第132回

 昨年の今頃に俺は草刈りの仕事に従事している、という話を書いたものだが、俺は今、その続編としてトイレ清掃の仕事に従事している。年輩の方々を使って今度は週二回、学校のトイレを清掃して廻るある役所の事業に携わっているのだ。草刈りと今度のトイレ清掃の間にもいくつかのお役所仕事があり、俺はその度に年輩の皆さん(通称「若林組」と言われてますが(^_^)ずーっと同じメンツなのだ)と一緒に某国(日本だけどな)の機関の研修所の寮を掃除したり某港区で取り壊された機関の建物の守衛をしたりしてきたわけだが、今度のトイレ清掃はいささか勝手が違うのだ。

 今までのトイレ清掃と言えば素人の皆さんがどうしても落としきれない黄ばみや尿石(尿の中に含まれるカルシウム分が配管内に沈着した物。朝顔の目皿を開けてみれば容易にご覧になれます(-_-;))を意地でも落とすと言う事で超強力な酸剤(希塩酸)を使ってきたのだけれども、これの現場ははっきり言って修羅場になるのだ。フタを開けただけで発煙するそれを、ただでさえ狭くて換気の悪いトイレの中で各便器の中に多量に注ぎ込む仕事。さらにそれでも落ちきらない汚れは結局紙ヤスリやらケレン棒で削り取らねばならず、むせるわかぶれるわの大騒ぎ。

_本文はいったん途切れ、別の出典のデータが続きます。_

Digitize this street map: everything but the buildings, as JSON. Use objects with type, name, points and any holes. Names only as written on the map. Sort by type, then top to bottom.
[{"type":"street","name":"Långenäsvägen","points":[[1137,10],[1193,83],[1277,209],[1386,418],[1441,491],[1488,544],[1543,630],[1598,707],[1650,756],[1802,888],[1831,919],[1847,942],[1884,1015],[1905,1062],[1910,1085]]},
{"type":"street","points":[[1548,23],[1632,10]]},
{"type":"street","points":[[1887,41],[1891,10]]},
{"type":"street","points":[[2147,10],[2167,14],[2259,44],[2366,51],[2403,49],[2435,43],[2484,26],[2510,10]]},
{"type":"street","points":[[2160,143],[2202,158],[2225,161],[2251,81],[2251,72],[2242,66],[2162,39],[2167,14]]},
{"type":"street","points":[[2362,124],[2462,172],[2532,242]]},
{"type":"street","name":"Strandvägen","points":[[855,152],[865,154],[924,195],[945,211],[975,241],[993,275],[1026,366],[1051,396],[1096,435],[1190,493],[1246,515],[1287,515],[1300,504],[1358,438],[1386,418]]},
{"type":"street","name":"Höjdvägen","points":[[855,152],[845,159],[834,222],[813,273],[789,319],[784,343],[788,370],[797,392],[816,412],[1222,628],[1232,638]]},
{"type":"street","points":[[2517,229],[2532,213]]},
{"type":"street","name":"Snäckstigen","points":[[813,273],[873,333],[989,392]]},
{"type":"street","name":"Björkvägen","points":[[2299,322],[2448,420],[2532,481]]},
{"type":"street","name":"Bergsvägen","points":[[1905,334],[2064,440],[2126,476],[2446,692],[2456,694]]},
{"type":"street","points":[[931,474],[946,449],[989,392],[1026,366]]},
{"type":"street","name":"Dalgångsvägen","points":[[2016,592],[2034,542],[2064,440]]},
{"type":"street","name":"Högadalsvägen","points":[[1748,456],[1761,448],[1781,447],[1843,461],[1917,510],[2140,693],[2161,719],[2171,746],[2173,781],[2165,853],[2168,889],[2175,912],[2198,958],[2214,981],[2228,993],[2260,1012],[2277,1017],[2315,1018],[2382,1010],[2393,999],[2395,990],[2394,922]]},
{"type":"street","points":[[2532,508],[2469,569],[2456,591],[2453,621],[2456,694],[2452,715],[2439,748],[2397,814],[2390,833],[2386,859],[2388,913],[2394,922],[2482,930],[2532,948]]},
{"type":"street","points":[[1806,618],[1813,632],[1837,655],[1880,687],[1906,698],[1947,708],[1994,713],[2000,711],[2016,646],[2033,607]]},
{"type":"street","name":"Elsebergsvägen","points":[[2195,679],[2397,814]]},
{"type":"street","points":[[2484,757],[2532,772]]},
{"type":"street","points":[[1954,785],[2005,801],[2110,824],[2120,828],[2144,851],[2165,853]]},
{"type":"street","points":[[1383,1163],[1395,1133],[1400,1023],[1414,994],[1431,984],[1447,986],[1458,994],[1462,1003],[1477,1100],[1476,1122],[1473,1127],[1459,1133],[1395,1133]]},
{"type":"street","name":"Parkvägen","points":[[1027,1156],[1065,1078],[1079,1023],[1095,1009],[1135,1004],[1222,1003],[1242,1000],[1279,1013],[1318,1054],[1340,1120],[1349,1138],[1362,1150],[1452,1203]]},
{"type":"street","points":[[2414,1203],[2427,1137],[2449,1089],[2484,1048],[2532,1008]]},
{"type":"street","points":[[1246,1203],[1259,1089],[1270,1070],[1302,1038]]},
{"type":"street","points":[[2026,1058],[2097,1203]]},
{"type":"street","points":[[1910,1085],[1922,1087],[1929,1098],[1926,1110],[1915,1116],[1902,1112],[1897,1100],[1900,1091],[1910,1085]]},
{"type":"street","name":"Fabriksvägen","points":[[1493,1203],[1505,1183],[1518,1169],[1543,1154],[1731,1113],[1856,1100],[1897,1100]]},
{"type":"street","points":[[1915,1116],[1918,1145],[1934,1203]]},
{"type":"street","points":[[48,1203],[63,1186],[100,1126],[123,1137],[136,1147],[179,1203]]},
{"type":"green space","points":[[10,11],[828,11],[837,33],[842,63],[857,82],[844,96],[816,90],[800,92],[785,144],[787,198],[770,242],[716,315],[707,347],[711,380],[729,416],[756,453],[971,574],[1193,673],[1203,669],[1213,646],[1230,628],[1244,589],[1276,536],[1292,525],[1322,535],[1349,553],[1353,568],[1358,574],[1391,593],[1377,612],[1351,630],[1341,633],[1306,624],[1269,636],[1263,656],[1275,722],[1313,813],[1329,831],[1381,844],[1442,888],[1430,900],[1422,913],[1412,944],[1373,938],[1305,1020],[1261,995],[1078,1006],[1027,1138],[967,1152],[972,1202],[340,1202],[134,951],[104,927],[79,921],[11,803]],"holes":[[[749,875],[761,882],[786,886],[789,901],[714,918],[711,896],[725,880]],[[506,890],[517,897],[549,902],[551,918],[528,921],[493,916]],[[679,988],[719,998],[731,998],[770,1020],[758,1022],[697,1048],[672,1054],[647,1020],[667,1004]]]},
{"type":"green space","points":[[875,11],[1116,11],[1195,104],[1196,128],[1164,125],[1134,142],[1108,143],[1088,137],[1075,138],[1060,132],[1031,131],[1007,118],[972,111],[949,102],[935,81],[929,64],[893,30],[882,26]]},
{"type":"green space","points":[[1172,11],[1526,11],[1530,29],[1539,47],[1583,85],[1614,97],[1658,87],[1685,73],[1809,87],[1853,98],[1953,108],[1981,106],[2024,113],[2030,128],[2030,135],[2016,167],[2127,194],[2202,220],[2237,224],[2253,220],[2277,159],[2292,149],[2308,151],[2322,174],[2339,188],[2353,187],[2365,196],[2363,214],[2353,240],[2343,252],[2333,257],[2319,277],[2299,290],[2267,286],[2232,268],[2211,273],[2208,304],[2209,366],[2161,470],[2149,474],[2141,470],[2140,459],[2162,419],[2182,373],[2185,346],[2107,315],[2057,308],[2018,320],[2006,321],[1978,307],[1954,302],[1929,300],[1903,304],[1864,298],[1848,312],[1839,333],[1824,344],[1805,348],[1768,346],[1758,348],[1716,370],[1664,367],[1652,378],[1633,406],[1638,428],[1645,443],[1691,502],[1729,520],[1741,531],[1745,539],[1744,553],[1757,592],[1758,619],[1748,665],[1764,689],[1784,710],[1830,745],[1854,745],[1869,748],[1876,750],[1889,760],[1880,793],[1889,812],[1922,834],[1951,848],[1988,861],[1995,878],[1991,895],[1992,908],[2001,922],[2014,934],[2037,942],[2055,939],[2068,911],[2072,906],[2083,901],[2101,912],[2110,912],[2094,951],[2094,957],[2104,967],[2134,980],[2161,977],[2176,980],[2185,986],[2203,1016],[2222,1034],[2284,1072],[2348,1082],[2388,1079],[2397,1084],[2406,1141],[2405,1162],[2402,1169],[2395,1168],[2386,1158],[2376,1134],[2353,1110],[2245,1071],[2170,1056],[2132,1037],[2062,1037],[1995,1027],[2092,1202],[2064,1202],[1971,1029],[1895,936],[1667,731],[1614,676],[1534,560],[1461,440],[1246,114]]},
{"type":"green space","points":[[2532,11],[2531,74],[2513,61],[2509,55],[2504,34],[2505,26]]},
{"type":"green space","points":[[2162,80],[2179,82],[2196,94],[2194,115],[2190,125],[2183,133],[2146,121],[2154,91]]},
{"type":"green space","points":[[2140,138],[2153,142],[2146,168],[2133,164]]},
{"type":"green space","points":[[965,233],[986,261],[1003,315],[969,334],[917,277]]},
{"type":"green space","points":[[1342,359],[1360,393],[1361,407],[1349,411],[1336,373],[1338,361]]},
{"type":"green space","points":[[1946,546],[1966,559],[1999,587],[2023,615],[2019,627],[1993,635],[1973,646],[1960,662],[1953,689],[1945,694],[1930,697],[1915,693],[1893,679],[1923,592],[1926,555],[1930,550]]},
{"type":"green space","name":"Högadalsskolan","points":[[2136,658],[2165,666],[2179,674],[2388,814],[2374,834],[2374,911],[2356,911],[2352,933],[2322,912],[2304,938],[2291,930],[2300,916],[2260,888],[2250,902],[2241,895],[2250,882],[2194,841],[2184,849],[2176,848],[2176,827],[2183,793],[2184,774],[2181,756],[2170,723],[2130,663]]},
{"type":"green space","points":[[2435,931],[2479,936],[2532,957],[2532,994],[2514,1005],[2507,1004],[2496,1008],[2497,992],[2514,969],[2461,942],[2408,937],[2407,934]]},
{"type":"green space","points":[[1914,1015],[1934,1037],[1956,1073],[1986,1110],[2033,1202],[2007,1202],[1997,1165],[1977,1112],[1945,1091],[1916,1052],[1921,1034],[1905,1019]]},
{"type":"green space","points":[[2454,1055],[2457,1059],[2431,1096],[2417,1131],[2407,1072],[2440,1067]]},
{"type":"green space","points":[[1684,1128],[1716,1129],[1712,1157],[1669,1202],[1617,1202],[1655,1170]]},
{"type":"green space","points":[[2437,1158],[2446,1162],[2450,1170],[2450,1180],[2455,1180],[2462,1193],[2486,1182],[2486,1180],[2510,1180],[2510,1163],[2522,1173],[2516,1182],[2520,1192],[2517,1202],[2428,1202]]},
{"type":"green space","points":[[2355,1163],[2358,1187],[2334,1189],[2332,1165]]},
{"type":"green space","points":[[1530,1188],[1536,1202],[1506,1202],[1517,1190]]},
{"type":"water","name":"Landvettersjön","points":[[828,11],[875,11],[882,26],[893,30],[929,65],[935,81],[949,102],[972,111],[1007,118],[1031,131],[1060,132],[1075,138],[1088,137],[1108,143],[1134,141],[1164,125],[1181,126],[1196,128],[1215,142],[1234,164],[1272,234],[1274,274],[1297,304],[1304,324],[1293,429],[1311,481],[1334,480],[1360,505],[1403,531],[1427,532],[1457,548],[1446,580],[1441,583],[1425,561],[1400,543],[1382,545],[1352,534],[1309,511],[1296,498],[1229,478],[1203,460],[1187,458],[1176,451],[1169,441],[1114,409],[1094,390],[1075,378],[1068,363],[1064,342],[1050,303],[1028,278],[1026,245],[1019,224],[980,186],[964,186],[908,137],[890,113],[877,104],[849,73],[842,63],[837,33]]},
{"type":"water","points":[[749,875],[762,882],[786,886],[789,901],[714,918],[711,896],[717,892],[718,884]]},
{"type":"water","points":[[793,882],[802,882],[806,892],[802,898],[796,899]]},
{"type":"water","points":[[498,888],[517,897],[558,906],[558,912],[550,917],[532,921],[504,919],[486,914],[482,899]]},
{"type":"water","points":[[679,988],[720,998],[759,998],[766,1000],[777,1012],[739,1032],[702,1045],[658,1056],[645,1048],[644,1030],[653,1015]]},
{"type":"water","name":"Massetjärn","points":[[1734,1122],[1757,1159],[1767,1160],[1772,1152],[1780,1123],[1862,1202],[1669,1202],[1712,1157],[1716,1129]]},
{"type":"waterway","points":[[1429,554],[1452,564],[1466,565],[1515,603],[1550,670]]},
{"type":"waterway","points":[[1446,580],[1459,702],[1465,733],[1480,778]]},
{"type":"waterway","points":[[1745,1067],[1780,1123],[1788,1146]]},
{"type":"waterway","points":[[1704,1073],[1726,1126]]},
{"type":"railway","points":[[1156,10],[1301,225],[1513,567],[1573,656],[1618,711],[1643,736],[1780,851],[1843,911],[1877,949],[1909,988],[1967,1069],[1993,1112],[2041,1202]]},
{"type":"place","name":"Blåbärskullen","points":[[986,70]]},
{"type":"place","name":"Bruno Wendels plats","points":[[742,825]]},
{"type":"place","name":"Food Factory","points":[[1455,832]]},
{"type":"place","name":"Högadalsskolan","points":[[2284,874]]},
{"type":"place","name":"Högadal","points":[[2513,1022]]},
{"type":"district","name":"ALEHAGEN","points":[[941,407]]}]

それでも作業の皆さんはこれを当然のこととして平然と行ってくれるから素晴らしい忍耐力だと思うのだ。俺はどちらかといえば監督職なので、現場には出ているけれどもその辺の苦労はあまり実感していないので・・・。

 さて、そんな生き馬の目を抜くトイレ清掃業界で、ちょっとウサンクサイけれど革新的な方法が俺の居る会社に紹介されたのは今年8月の事だった。先述した尿石や黄ばみなどの原因になる汚れをバクテリアの力によって分解しようとするものなのだが、何とこれは1週間に1回便器や床に撒くだけで臭いが消え、尿石が軟化するのだという。この製品を必ず使え、という入札説明書を受け取った瞬間から近隣の業者には戦慄が走ったね。何しろ誰もこのような物は使った事がなかったし、この製品を使わせるように仕組んだのは埼玉県内の入札なのに都内の業者(それさえ初めは分からなかった)。「一体何処で手に入るのか」「値段が分からないから見積もりが出来ない」「八百長だ」との非難が渦巻く中で、俺は販売元を突き止め、その都内の業者の名前も突き止めて適正な価格を算出してみせたのである。これもひとえにインターネットのお陰なのである。若輩者にも情報の力を与えてくれるインターネットに乾杯だ。で、結局そのおこぼれが俺のいる会社に廻ってきたというわけ。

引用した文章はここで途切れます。